Aslında ne olduğu değil, insanların ne bildiğidir.
Erdal İnönü’nün dediği gibi: “Gerçeklerin eninde sonunda ortaya çıkma gibi bir huyu vardır.”
Hayal ile hayat birbirine yakın ama asla değmeyen iki çizgidir.
Beklenilmeyeni beklemeye ne dersin?
Peter Drucker da der ki: “Gerçek iletişim, asıl söylenmeyeni duymaktır.”
Kendini Tanımak Bir Konfor Alanı Değil, Harekettir
Olgunluk; kalben hassas, zekân işlek, ruhun huzurlu, kanın sıcak akmasıdır. Ama esas mesele, kendimizi nerede konumlandırdığımızdır. Kendini tanımak, bir konfor alanı değil; harekettir, değişimdir.
“Olmamız gereken şeyi, olduğumuz gibi kalarak olamayız.”
Herkesin yaptıklarını onaylamasını bekleme; kazanmak, farklı olmaktan geçer. Sistem senden uyum bekler, ama gerçekten güçlü olanlar uyumsuz olmayı göze alanlardır.
Kendini tanımak, kaybetmekten korkmamakla başlar. Bazen dibe vurmak, yeniden doğuşun zemini olur. Feragat edilmeden, bedel ödemeden hiçbir şey olmuyor. Ama dönüştüğünde, kendin olduğunda artık kimse seni kolay kolay yıkamaz.
Son Soru
Bir gün aynaya baktığında kendine sor:
“Ben kimim?”
“Neden bu yoldayım?”
“Beni besleyen duygu ne?”
Hedefim artı bir yer değil yeni bir görme biçimi
Mükemmel olma çabasını bırak, çok yorucu. İyi ol, yeni ol, tek ol. Benzersiz olmanın gücü, sana kim olduğunu hatırlatır. Yol bitmez; insan ölür. Ama yolun anlamı, sorularında gizlidir.
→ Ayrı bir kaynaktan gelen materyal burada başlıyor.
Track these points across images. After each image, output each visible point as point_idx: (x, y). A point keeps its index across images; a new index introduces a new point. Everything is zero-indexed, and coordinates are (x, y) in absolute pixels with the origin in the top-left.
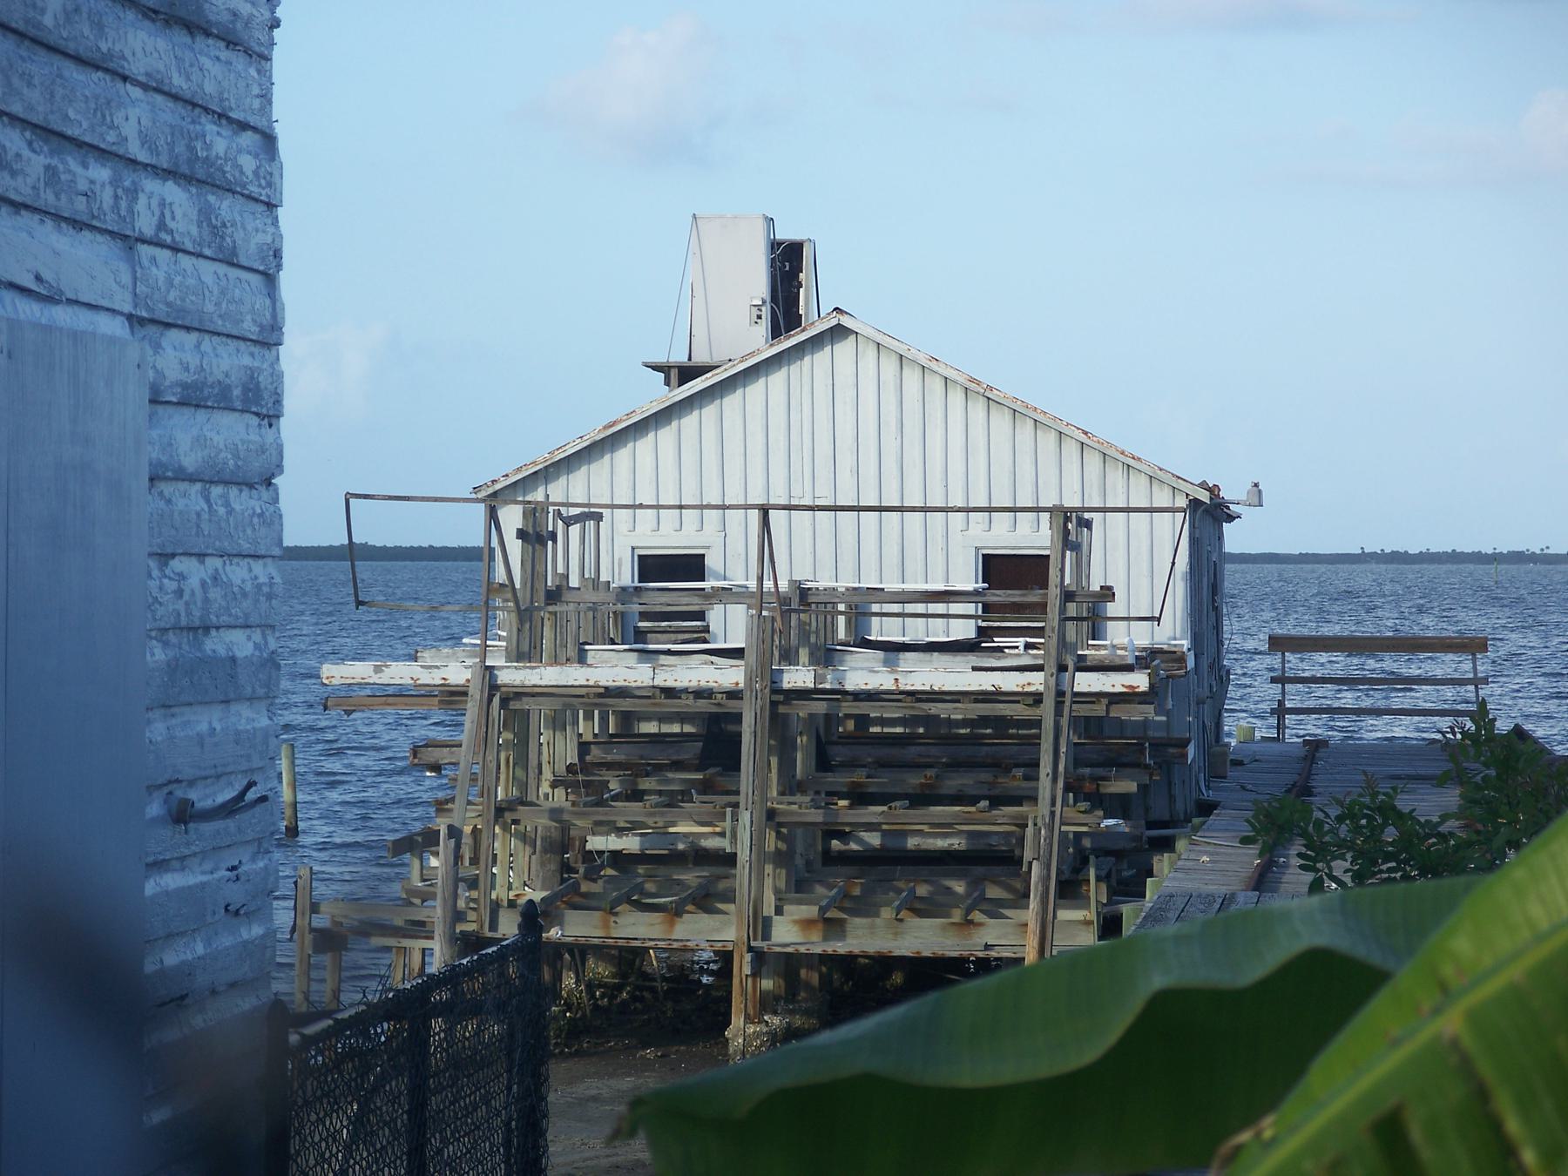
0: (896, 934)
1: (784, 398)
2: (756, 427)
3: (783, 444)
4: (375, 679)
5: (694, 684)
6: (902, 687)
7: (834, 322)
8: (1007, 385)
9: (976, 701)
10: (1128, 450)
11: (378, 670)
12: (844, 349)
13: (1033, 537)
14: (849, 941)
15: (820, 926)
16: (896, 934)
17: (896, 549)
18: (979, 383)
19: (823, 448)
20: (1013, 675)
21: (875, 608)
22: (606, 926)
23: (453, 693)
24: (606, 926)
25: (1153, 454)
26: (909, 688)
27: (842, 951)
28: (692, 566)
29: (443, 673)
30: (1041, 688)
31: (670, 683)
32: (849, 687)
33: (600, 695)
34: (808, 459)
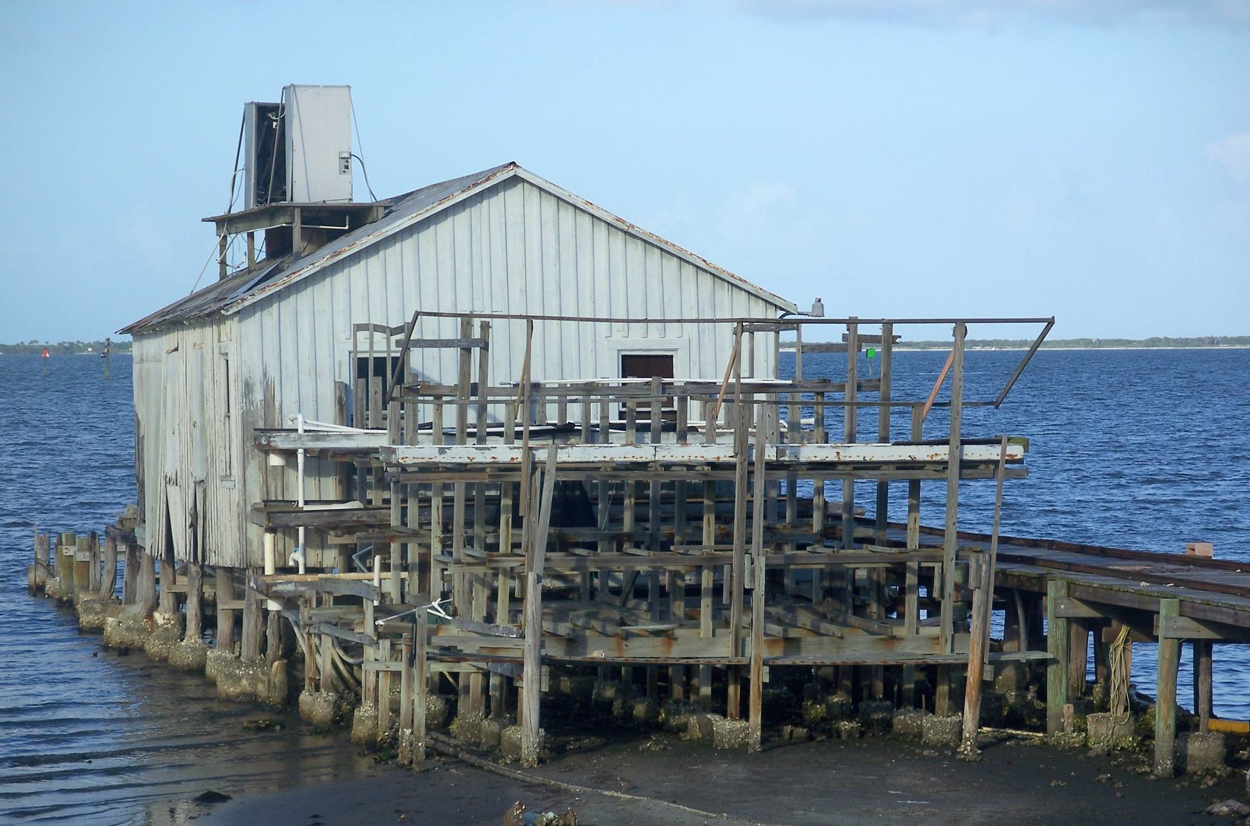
0: (838, 648)
1: (467, 233)
2: (445, 255)
3: (467, 271)
4: (440, 459)
5: (686, 459)
6: (842, 459)
7: (511, 174)
8: (644, 225)
9: (898, 468)
10: (736, 274)
11: (442, 451)
12: (514, 194)
13: (382, 346)
14: (803, 654)
15: (782, 644)
16: (838, 648)
17: (556, 353)
18: (623, 222)
19: (499, 272)
20: (532, 443)
21: (489, 398)
22: (620, 649)
23: (501, 470)
24: (620, 649)
25: (756, 280)
26: (847, 459)
27: (798, 662)
28: (660, 365)
29: (492, 453)
30: (946, 458)
31: (668, 459)
32: (803, 459)
33: (614, 469)
34: (486, 279)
Kendini tanımak, cesaretle dönüşmektir. İşte bu, insanın kendine verebileceği en büyük sözdür. Çünkü değiştirmediğin şeyi, aslında seçiyorsundur.
Atatürk, 1914 yılında çocukluk arkadaşı ve daha sonra yaveri olan Salih Bozok’a bir mektup yazar. Mektubunda, “Bir Fransız şair hayatı şöyle anlatıyor” diyerek satırlarına bir şiir ekler:
La vie est brève / Un peu de rêve / Un peu d’amour / Et puis bonjour
La vie est vaine / Un peu de peine / Un peu d’espoir / Et puis bonsoir
Yani:
Hayat kısa. Biraz rüya. Biraz aşk. Ve sonra merhaba.
Hayat boş. Biraz acı. Biraz umut. Ve sonra hoşçakal.
Dizelerin ardına da şu notu düşer:
“Salih, bunları ezberle. Ve sen hayatı nasıl anladıysan, ona göre bunlardan birini benimse.”